Friday, January 29, 2010


The anxiety we felt waiting in the hot, crowded waiting room was overwhelming. Was our baby healthy? Was it still alive? Does it have lady parts or boy parts? We must know now! Anxiety makes Adam crabby. Crabby Adam and Andrea don’t get along very well.

Yeah, things were a little tense.

Luckily, we didn’t have to have wait long. Just a few minutes after checking in the ultrasound technician called Andrea’s name.

We walked into the dark room and Andrea sat on the table. I sat next to her, held her hand tightly, and positioned myself for an unobstructed view of the screen. The technician, bless her heart, got straight to work. She asked if we wanted to know the sex. Of course, we said.

Just seconds later, the tech had the baby in her sights. I was amazed by the beauty on the screen; gray and black outlines of limbs and human features flickered before us. I think I see a hand! A head! There’s a thigh!

“You have a little boy,” she said just a few seconds after starting. Holy cow! She’s right! That’s his wing-wong!

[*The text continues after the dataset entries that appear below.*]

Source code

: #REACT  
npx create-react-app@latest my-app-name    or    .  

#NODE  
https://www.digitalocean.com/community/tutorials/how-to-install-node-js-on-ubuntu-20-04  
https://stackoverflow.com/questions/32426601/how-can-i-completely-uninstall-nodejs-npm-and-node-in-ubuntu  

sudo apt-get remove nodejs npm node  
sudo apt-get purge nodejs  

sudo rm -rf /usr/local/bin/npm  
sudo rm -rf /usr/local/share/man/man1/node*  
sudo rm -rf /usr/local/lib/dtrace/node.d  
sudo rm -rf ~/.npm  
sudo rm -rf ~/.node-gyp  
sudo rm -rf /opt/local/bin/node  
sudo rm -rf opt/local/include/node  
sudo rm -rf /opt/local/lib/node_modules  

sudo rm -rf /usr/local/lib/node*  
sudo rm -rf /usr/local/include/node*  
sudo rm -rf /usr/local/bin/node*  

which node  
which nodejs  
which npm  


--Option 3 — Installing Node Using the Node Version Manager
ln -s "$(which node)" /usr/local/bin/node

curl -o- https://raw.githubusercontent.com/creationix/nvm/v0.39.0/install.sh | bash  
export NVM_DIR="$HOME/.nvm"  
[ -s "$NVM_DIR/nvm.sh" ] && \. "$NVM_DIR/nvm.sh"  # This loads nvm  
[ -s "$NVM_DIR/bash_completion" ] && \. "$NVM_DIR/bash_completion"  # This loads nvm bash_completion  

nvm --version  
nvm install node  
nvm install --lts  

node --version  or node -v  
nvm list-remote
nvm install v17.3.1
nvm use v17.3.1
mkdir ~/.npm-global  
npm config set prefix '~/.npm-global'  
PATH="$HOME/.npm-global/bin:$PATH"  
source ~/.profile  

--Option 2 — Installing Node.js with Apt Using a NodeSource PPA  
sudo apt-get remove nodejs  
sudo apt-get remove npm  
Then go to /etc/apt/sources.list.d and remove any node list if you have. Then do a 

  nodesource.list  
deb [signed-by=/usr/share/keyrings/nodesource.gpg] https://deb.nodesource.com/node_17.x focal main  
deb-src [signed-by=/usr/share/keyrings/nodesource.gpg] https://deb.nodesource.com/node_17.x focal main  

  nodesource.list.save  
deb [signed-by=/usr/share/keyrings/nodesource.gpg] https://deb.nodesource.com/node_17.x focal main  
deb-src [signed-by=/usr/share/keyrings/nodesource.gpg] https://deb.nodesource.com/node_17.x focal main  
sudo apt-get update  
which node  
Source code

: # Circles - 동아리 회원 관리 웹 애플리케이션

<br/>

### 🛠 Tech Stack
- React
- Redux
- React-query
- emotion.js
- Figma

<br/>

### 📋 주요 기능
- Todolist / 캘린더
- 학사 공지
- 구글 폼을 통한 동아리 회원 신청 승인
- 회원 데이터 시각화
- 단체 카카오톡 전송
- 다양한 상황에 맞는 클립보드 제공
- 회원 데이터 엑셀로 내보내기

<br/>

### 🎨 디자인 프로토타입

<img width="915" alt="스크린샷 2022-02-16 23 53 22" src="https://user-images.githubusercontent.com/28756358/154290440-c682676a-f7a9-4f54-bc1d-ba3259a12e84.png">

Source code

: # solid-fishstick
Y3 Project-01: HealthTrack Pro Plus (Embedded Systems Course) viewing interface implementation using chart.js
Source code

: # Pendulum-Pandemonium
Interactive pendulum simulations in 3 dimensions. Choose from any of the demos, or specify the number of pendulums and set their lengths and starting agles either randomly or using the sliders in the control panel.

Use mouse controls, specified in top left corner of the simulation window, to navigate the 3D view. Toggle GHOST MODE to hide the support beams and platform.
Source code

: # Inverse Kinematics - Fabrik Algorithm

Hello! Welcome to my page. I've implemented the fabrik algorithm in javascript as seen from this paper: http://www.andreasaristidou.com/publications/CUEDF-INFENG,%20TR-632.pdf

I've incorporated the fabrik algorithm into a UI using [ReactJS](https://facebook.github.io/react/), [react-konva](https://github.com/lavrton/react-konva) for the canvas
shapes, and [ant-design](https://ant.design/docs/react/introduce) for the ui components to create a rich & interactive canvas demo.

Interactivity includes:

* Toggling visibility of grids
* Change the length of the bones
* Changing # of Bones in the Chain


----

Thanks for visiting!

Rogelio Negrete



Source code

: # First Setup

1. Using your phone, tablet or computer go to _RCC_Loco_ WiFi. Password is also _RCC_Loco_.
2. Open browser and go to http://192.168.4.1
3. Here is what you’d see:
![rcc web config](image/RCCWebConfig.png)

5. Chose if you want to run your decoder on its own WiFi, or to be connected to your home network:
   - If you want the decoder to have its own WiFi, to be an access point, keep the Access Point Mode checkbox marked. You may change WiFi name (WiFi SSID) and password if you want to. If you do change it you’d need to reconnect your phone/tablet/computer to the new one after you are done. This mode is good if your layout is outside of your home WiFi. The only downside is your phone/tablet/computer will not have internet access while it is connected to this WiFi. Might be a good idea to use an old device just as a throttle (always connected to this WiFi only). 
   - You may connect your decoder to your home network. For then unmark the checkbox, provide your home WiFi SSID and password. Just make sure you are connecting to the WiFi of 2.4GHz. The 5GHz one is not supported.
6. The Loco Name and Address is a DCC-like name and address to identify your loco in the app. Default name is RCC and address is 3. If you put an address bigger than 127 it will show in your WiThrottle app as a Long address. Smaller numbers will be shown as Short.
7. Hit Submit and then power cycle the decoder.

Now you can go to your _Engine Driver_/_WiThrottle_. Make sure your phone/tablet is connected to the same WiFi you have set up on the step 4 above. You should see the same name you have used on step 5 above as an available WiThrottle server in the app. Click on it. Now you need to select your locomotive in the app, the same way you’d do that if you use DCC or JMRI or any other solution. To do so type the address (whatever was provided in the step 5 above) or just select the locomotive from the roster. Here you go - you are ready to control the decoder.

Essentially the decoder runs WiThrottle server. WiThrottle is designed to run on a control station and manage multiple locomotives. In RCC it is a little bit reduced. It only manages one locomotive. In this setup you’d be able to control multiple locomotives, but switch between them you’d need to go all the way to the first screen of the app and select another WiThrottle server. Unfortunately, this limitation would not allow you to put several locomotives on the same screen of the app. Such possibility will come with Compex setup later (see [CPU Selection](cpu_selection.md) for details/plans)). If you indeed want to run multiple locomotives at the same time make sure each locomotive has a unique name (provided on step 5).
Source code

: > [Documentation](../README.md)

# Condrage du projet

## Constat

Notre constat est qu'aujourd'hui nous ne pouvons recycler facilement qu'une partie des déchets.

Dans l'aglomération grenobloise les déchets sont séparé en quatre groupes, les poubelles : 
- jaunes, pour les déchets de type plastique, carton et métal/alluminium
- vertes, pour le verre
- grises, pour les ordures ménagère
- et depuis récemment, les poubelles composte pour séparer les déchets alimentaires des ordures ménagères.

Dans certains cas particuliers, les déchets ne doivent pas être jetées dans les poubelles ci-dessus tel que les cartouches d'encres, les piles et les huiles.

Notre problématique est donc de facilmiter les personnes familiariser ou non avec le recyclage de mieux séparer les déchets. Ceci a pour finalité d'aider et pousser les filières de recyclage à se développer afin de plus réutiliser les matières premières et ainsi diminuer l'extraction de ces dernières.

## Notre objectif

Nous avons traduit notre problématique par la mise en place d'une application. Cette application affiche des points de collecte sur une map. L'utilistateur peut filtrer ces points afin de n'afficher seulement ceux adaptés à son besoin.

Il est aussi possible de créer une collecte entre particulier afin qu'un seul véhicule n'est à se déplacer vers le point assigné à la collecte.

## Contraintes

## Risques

Then we saw the heart, all four chambers working in unison, beating beautifully. The kidneys were there too. His femur was the right length. His head was normal, and his spine and ribs were all there. I was thrilled that it was a boy, and I was grateful that our baby was healthy. I was also overcome with wonder and amazement imagining the processes that made this little guy.

For example, look at his foot:

For me, the beauty of this picture is imagining the complex reactions that made Merlin’s perfectly developed metatarsals and phalanges. The creation of this foot began in a single cell wherein some of my DNA and some of Andrea’s DNA fused to create a truly original code for another human being. This unique chemical code, which has never been present on the earth, was responsible for shepherding the arrangement of calcium and phosphorous from Andrea’s diet into a delicate matrix of bone that will eventually support the weight of Merlin’s body. This code was also responsible for the chemical reactions that guided the development of five toes on each foot, five fingers on each hand, and countless other differentiated body parts. It’s nothing short of awe-inspiring.

So that’s one emotion I felt during that ultrasound: awe. I couldn’t wipe the stupid look of shock off my face.

The other emotion? Absolute and unadulterated love. My heart skipped a beat every time I saw the baby move. He puckered his lips a few times and looked like he was practicing sucking, not practicing sucking like his dad sucks at basketball, but practicing how a baby gets food from the boob. I loved him for every movement he was making. During that ultrasound I wanted nothing more but to spend time with my son, do manly things with him, tell him how awesome he’s going to be, and tell him how much his parents love him.

In short, the ultrasound was incredible. I can’t wait to meet this guy.